═════ Document text

Joan is a wonderful agent! I’m fortunate to be represented by her. About six years ago, I began researching agents by reading interviews on blogs or articles about their wishlist or on craft. The ones I liked, or thought could be a match, I made it a point to track them down online (not stalking, just tracking, ha!) to find out their next conferences, workshops, or appearances. Once I met them, I got a better feel about the possibility of a match. I met Joan (Erin Murphy Literary Agency) during a small writer’s conference in Maine back in 2016. She read my book’s first chapter and asked me to submit whenever I felt ready. We kept in touch and I’m glad we did because it took another three years before I submitted to her. She signed me up within a month and after a quick round of revisions, my manuscript went on submission right as COVID19 surged in New York City. It was a scary, difficult time but Joan did a great job, and we sold the book in our first round! 

7. I noticed on your website that you’ve scheduled a number of appearances at webinars, book fests, and camps. Share how you arranged to be a speaker or on a panel at these events. 

I’ve been very lucky to have been invited to a number of events, especially while being a debut author. Again, research, research, research. As soon as I signed the book contract, I looked up events I could appear on and added them to a spreadsheet. I also invited a small group of fellow authors to join me in forming a potential panel and when events requested a panel proposal – boom! – I had one ready. I’ve also been very fortunate to have the incredible teams at Sourcebooks pitch my book to many of the events I’ve attended. It’s a combination of research, luck, and a lot of teamwork.

══════════
═════ Data supplied

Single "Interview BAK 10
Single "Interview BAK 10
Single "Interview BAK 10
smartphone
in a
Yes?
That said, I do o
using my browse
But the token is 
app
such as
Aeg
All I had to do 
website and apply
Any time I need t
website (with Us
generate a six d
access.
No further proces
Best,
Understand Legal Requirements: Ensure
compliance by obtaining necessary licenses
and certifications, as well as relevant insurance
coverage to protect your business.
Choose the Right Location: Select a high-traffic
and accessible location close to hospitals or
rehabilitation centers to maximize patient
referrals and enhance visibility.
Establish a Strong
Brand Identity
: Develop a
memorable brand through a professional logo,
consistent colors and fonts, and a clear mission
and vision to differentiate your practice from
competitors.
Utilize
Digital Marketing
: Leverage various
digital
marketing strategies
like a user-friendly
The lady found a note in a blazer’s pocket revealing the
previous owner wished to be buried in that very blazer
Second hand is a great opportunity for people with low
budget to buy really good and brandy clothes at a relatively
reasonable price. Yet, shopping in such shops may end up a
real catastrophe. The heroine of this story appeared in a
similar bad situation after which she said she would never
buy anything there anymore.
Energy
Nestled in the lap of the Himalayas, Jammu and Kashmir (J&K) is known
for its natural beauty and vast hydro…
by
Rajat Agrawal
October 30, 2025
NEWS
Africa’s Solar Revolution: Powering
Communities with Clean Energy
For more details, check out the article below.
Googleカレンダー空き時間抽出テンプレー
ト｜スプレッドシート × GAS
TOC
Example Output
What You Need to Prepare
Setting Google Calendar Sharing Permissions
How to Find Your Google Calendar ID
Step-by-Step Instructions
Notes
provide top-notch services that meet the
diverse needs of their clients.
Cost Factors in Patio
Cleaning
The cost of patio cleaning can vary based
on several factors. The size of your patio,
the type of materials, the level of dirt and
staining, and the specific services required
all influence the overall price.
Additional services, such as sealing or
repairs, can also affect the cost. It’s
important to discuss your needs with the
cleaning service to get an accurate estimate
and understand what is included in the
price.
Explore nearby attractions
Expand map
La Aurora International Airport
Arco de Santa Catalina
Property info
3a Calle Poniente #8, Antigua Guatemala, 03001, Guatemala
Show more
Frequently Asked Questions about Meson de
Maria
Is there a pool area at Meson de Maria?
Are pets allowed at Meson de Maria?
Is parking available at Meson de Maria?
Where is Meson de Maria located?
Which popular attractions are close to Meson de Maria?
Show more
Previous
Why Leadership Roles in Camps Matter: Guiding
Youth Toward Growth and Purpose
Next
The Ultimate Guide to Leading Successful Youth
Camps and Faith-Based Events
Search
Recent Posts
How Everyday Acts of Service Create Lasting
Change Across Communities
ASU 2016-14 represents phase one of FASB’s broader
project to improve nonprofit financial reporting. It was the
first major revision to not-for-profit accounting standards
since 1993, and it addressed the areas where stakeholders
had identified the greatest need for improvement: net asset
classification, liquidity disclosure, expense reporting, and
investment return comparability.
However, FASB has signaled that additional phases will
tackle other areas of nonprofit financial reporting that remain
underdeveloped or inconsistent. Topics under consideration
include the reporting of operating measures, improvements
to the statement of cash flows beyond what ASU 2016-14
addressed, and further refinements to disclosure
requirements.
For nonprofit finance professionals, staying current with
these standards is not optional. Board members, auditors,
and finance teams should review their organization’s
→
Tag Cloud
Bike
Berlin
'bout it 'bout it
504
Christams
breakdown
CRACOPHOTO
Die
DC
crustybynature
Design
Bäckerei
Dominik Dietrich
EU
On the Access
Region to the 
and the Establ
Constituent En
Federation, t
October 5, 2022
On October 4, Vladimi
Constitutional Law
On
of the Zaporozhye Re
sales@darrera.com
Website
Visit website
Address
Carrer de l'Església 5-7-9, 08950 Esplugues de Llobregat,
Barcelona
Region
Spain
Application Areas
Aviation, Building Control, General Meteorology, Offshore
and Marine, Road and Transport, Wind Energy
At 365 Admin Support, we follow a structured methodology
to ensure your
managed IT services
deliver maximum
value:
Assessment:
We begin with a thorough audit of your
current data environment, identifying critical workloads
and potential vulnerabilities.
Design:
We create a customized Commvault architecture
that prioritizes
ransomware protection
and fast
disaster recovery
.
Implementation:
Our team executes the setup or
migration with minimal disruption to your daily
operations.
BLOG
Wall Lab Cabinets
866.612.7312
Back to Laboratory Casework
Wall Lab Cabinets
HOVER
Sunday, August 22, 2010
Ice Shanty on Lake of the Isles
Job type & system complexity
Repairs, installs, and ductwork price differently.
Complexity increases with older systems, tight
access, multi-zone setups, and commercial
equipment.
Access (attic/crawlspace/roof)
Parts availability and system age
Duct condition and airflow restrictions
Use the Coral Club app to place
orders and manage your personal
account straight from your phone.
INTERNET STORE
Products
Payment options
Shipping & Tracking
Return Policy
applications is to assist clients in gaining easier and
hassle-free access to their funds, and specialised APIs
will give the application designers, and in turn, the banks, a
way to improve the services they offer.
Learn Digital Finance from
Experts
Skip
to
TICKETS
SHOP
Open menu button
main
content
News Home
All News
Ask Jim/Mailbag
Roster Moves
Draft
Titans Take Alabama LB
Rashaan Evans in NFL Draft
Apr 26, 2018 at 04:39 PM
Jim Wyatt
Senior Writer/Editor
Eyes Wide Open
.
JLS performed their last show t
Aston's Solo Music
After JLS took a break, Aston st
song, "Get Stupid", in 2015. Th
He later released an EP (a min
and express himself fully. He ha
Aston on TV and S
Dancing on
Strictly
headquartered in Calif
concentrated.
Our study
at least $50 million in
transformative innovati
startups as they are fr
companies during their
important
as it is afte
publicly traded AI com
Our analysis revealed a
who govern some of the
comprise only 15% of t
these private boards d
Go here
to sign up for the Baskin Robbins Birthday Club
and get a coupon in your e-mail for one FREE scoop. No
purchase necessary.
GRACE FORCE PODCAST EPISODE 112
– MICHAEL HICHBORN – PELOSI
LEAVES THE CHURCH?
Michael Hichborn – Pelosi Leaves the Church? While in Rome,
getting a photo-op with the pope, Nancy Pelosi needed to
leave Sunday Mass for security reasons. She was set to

══════════

- _Problem_
Rewrite the interview, beginning at "7. I noticed" and stopping after "at these events.", with "book festivals" in place of "book fests". Work from the interview alone.

- _Reply to the exercise_
7. I noticed on your website that you’ve scheduled a number of appearances at webinars, book festivals, and camps. Share how you arranged to be a speaker or on a panel at these events.